> _Instruction_:
Every word in the data below belongs in your copy, exactly as given; the pictures do not.

> _Provided records_:
════════════════════

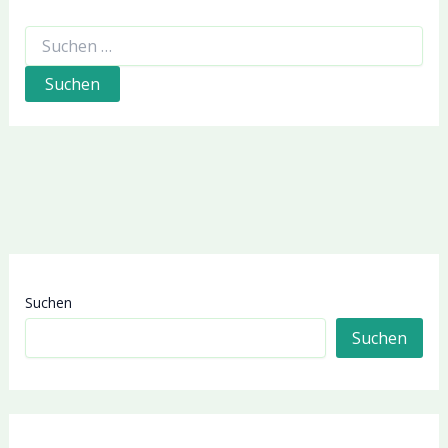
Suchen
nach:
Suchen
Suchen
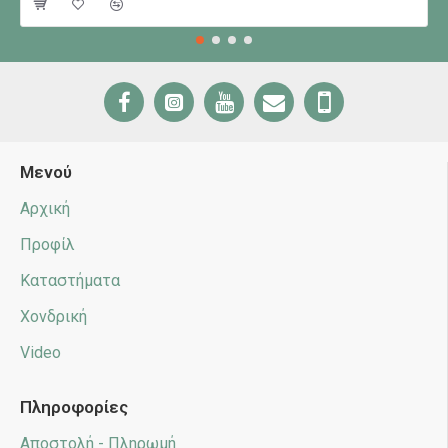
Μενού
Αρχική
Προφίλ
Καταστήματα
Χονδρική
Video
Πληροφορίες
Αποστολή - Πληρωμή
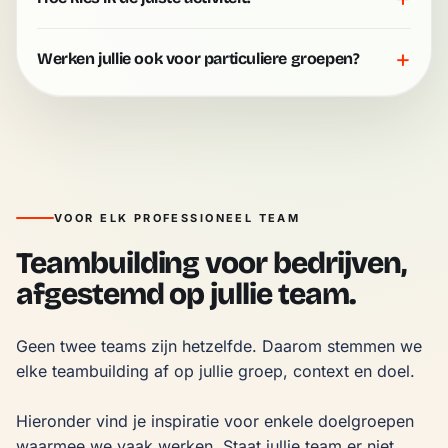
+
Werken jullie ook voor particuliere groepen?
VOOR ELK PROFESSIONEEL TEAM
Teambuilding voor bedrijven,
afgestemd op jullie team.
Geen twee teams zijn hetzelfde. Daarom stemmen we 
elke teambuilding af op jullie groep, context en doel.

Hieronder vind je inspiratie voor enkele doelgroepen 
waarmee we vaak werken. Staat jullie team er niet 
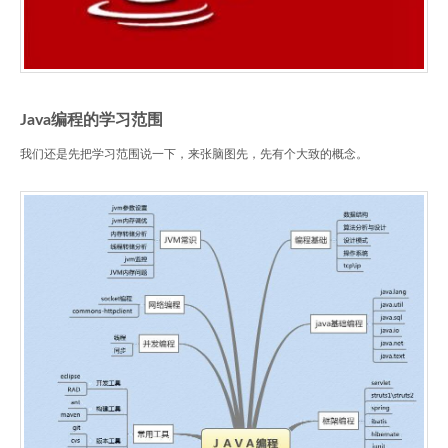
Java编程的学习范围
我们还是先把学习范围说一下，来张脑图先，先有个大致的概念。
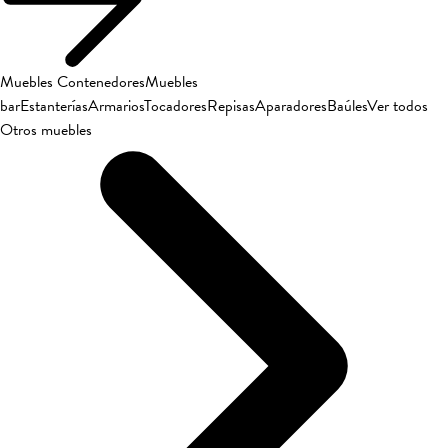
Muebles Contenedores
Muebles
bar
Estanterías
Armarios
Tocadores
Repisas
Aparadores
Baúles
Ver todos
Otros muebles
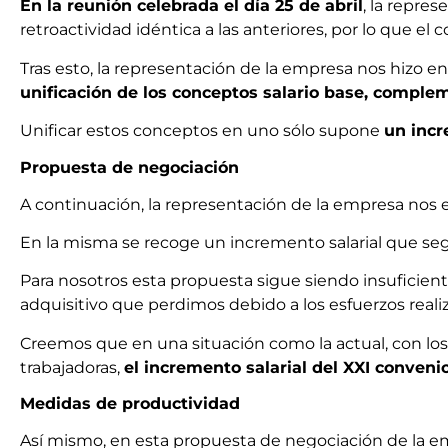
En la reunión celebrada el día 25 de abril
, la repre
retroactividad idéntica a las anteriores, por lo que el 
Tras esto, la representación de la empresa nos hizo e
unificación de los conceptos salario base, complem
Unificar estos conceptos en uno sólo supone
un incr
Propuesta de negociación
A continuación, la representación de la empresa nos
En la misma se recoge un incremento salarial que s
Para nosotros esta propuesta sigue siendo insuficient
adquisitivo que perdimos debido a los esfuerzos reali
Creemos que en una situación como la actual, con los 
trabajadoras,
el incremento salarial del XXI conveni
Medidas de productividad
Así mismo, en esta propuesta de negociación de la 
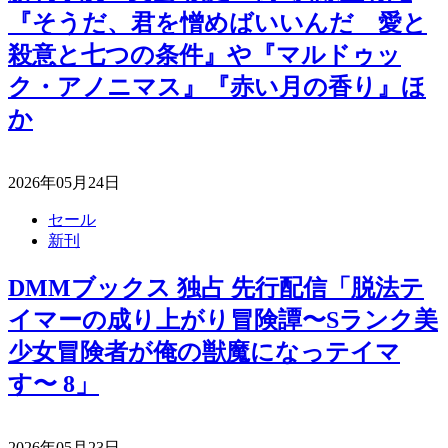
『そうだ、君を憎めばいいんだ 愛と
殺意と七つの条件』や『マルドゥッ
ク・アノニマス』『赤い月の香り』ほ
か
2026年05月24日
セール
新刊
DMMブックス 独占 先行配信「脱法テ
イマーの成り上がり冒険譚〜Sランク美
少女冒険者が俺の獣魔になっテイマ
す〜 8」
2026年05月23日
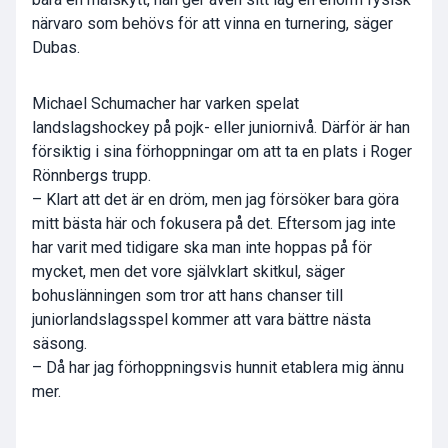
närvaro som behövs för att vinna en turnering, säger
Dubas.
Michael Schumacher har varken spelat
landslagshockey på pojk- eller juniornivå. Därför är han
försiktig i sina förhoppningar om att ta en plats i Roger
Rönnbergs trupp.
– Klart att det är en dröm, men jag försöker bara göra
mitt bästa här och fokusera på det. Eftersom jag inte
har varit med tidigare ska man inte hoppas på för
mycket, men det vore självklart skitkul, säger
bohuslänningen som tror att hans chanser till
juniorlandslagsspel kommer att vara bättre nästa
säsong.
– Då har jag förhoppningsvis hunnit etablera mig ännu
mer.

════════════════════

> _Response area_:
Suchen
nach:
Suchen
Suchen
Μενού
Αρχική
Προφίλ
Καταστήματα
Χονδρική
Video
Πληροφορίες
Αποστολή - Πληρωμή
+
Werken jullie ook voor particuliere groepen?
VOOR ELK PROFESSIONEEL TEAM
Teambuilding voor bedrijven,
afgestemd op jullie team.
Geen twee teams zijn hetzelfde. Daarom stemmen we 
elke teambuilding af op jullie groep, context en doel.

Hieronder vind je inspiratie voor enkele doelgroepen 
waarmee we vaak werken. Staat jullie team er niet 
Java编程的学习范围
我们还是先把学习范围说一下，来张脑图先，先有个大致的概念。
Muebles Contenedores
Muebles
bar
Estanterías
Armarios
Tocadores
Repisas
Aparadores
Baúles
Ver todos
Otros muebles
En la reunión celebrada el día 25 de abril
, la repre
retroactividad idéntica a las anteriores, por lo que el 
Tras esto, la representación de la empresa nos hizo e
unificación de los conceptos salario base, complem
Unificar estos conceptos en uno sólo supone
un incr
Propuesta de negociación
A continuación, la representación de la empresa nos
En la misma se recoge un incremento salarial que s
Para nosotros esta propuesta sigue siendo insuficient
adquisitivo que perdimos debido a los esfuerzos reali
Creemos que en una situación como la actual, con los 
trabajadoras,
el incremento salarial del XXI conveni
Medidas de productividad
Así mismo, en esta propuesta de negociación de la 
『そうだ、君を憎めばいいんだ 愛と
殺意と七つの条件』や『マルドゥッ
ク・アノニマス』『赤い月の香り』ほ
か
2026年05月24日
セール
新刊
DMMブックス 独占 先行配信「脱法テ
イマーの成り上がり冒険譚〜Sランク美
少女冒険者が俺の獣魔になっテイマ
す〜 8」
2026年05月23日
närvaro som behövs för att vinna en turnering, säger
Dubas.
Michael Schumacher har varken spelat
landslagshockey på pojk- eller juniornivå. Därför är han
försiktig i sina förhoppningar om att ta en plats i Roger
Rönnbergs trupp.
– Klart att det är en dröm, men jag försöker bara göra
mitt bästa här och fokusera på det. Eftersom jag inte
har varit med tidigare ska man inte hoppas på för
mycket, men det vore självklart skitkul, säger
bohuslänningen som tror att hans chanser till
juniorlandslagsspel kommer att vara bättre nästa
säsong.
– Då har jag förhoppningsvis hunnit etablera mig ännu
mer.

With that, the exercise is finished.